If I was the target of those intense, watery blue eyes of his, I’d just about break into a hundred colorful Lego pieces at his feet. He could do anything he wanted to me—build me into any shape, step on me, scoop me up and pour me into a little container, keep me up on a shelf somewhere until he wants to pull me down and dump me all over the floor to play with again …

It might be the punch talking.

Just a suspicion.

My metaphors are getting stranger by the second.

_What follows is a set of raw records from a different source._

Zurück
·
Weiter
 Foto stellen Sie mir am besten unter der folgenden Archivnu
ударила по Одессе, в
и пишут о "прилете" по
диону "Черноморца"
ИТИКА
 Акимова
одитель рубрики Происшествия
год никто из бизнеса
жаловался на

“So, buddy-boy.” He peels his pretty blue eyes off the road to stab me with their beauty. “Let’s focus on you. I wanna know it all, good, bad, and ugly. What you’ve got goin’ on. What you’ve done over the years. Who you’re seein’. I wanna know every bit.”

And there he goes, cranking the spotlight right onto me, as if he could hear all my bizarre, Lego-filled thoughts.

Chad’s eyes seriously devastate me.

His sexy, lopsided mouth with the dimples, a dusting of facial hair over his cheeks, and that sharp chisel of his jawline ruin me.

The gleam of his thick, exposed shoulder.

The sinewy cords of muscle running down his arm.

The power in his thighs as he presses a foot to the gas.

Jesus, goodness. Ask and you shall receive; I have his full attention. “I’ve …” Where do I even start? “I’ve been working in the fashion industry for many years now, developing my brand, my style, my signature. I spent several years working my way up from an assistant designer to a senior designer for a major label, working to get my work in front of the right people. I had a couple of really nice pieces featured in Threads and Rougé Fashion Weekly—they are a couple of big magazines in fashion, if you don’t know, a really big deal, designers kill to get their work in them. We’re talking full-spread editorial shoots and everything. Oh, I was really proud of the Threads piece. It had an intricate—okay, picture this—a tight blue leather bustier, perfectly crafted, great detail, my best work, and it had these crazy long sleeves of silk chiffon that flowed like watery, cerulean flames, especially when the model moved, and a long—Um, eyes on the road, please. It’s dark out here.”